What I won’t miss in quarantine

The gloomy headlines say New Zealand just flagged its 28th case of coronavirus. Great.

But as Twitter inevitably explodes again about nation-wide self-isolation policies, I’m starting to think the outdoors isn’t all it’s cracked up to be.

Most of us will miss seeing friends over a weekly Starbucks coffee, walks on the beach, being in the sun and – my personal favourite – golfing. But as the outside temperature drops and the normal flu season kicks in (yes, other types of flu still exist), to be honest, it’s hard to think of anything good about sweaty gyms and crowded coffee shops.

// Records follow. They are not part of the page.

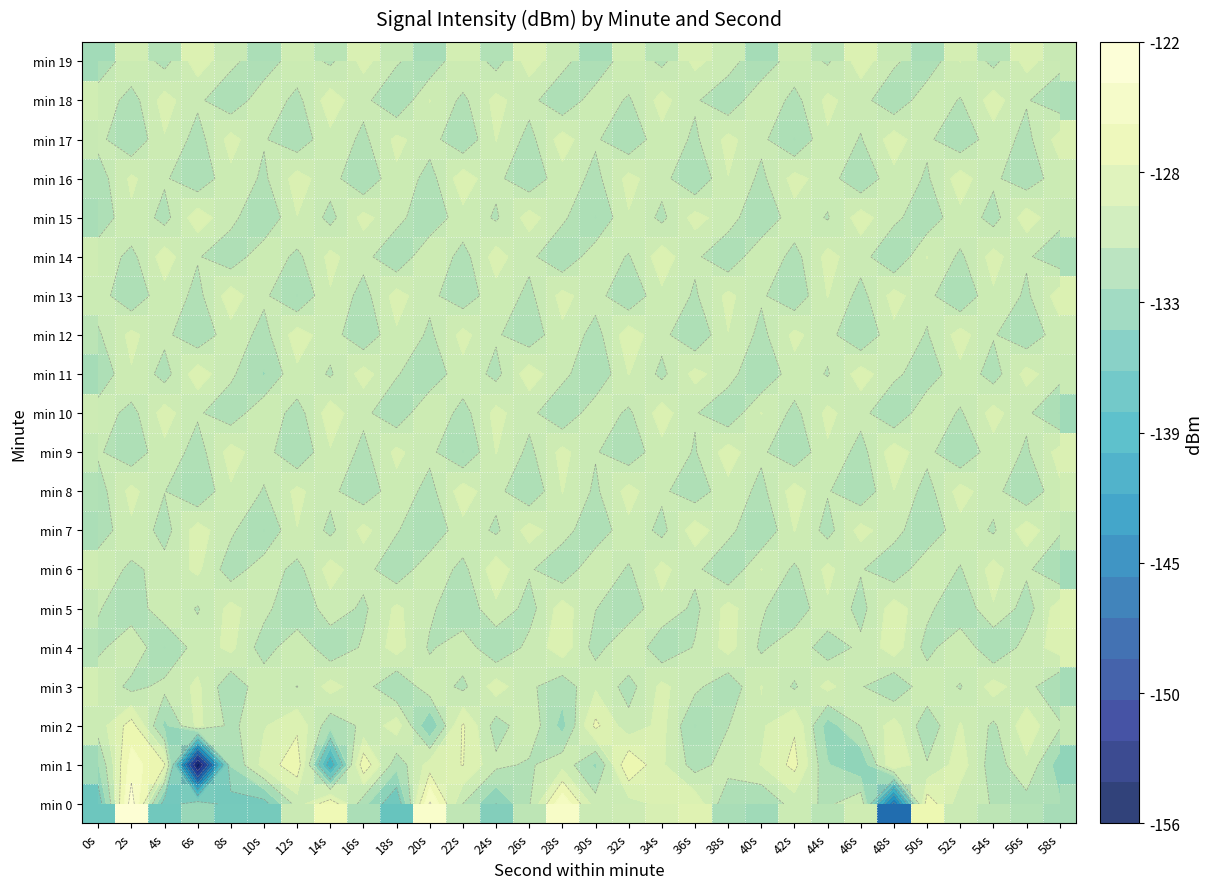

Is it true that min 19 equals -220.9 at 14s?

False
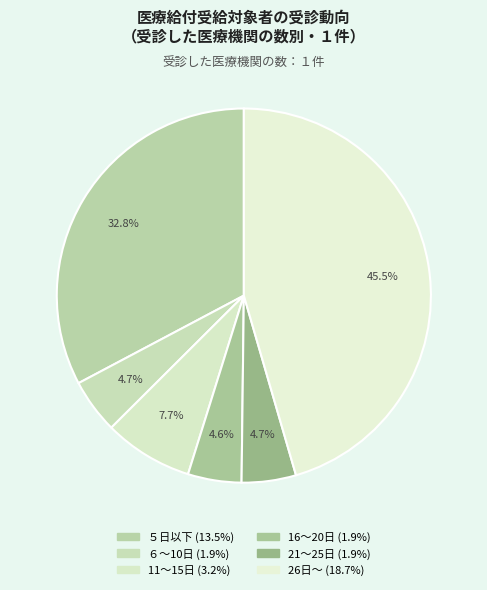

To the nearest percent, what portion does 26日～ represent?

45%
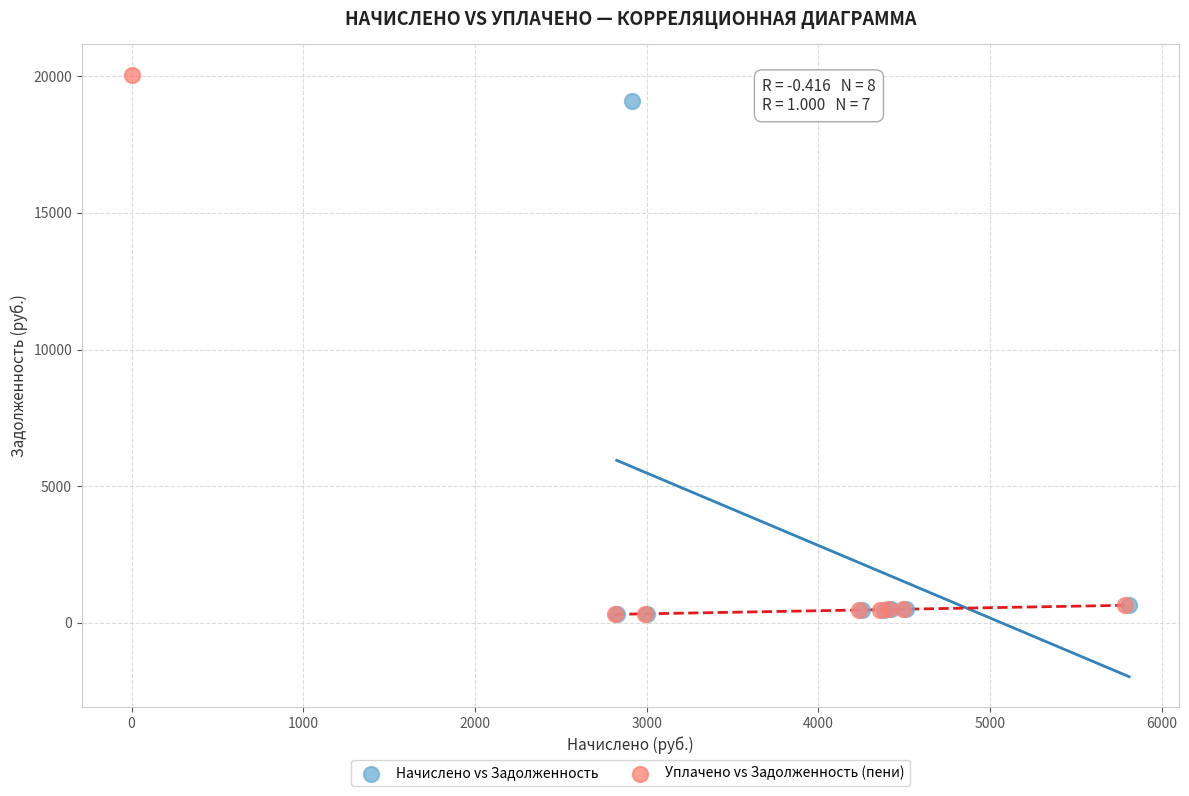

Which series has the widest spread of Y values?

Уплачено vs Задолженность (пени)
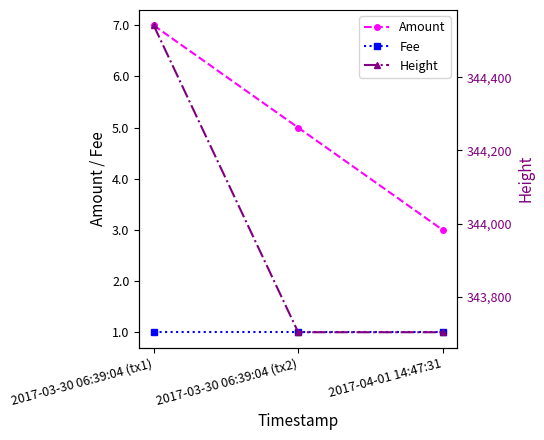

Is it true that Height equals 343703 at 2017-03-30 06:39:04 (tx2)?

True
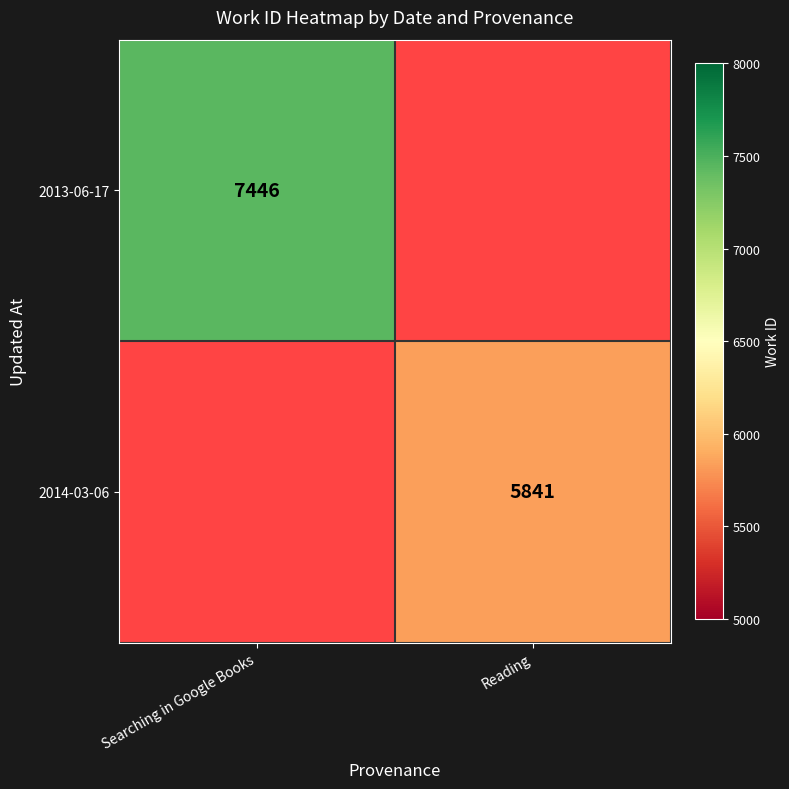

Is it true that 2013-06-17 equals 4058.0 at Searching in Google Books?

False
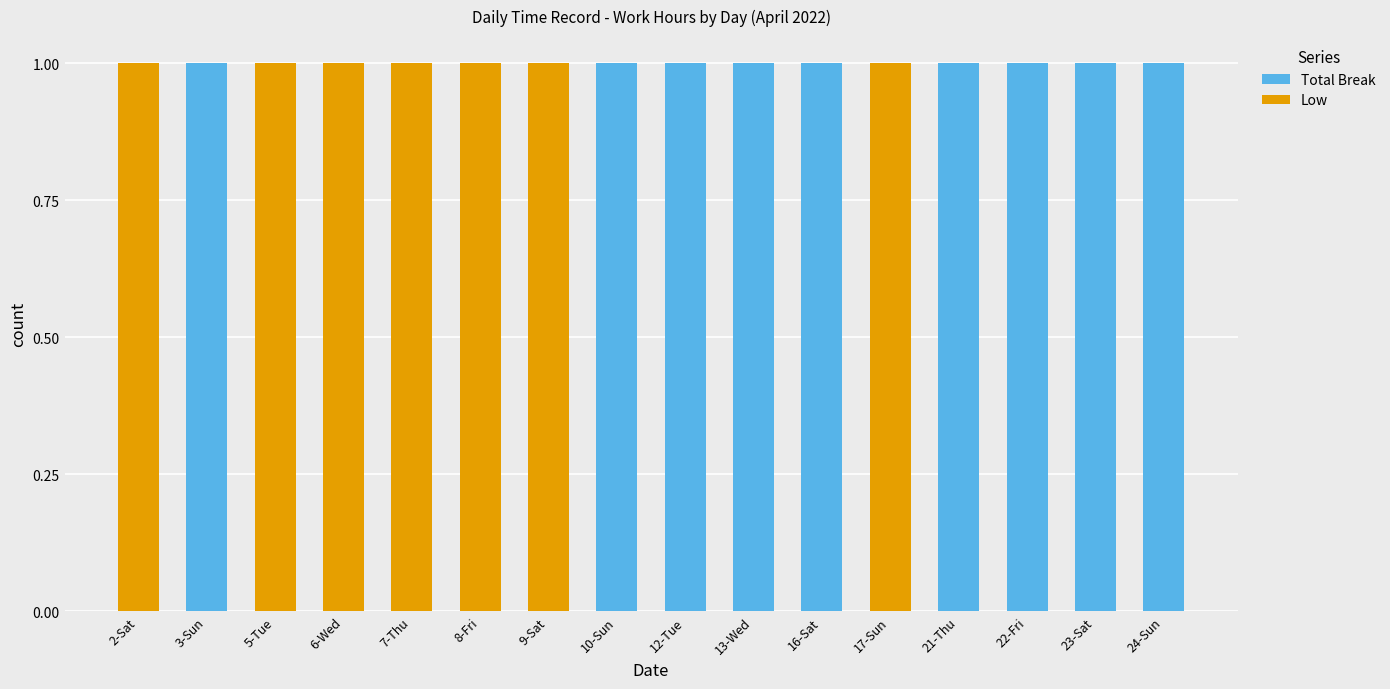

The value of Total Break at 24-Sun is 1. True or false?

True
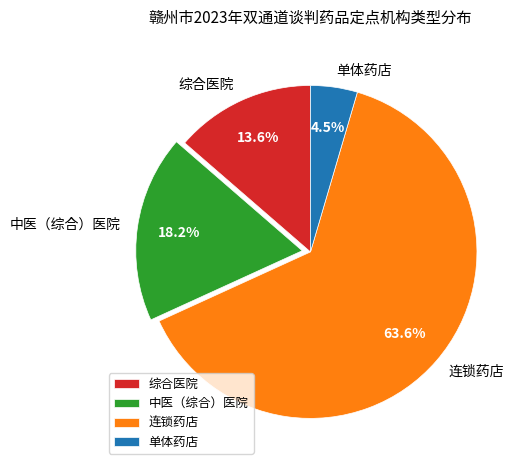

Count the number of slices in the pie.

4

Besides, winter means more rain. I hate the rain. The upside of working from home is that it’s cosy, dry and it’s always the perfect time for hot chocolate. What’s not to like?

Walking to work is also literally a pain in the backside. I certainly won’t miss travelling to and from the city every day, up and down hilly streets with a sweaty back.

And if I’m not in the office, there’s no need to look ‘civilised’ in a suit. I can wear pyjamas from 9 to 5 and it’s not as if the cat will complain to HR. Besides, the best thing about casual clothing is the lack of ironing, giving me more time for Netflix in the evening.

But my advice is to keep a collared shirt and a blazer within arm’s reach if you can’t rule out surprise Skype calls. Just make sure to lock the door: the last thing you want is a toddler bursting in during a video chat with the CEO.

The home office is also way cheaper. No more unnecessary $4 morning coffees or expensive $15 Pad Thai for lunch. And the commute from couch to spare bedroom will cost pennies (depending on the size of the house, of course). Bonus: the lower emissions of trudging across the hallway will also be far cleaner for the environment. Again, depending on what was eaten for dinner last night…

I do expect a lack of vitamin D to boost my immune system. But pulling my laptop closer to a north-facing window will probably solve that problem. Also, we humans are social animals and since no one will be walking the streets then not even a window will help fill that need. That could be an issue.

But it’s only for a few weeks. The outside world will still be there when I get out, right?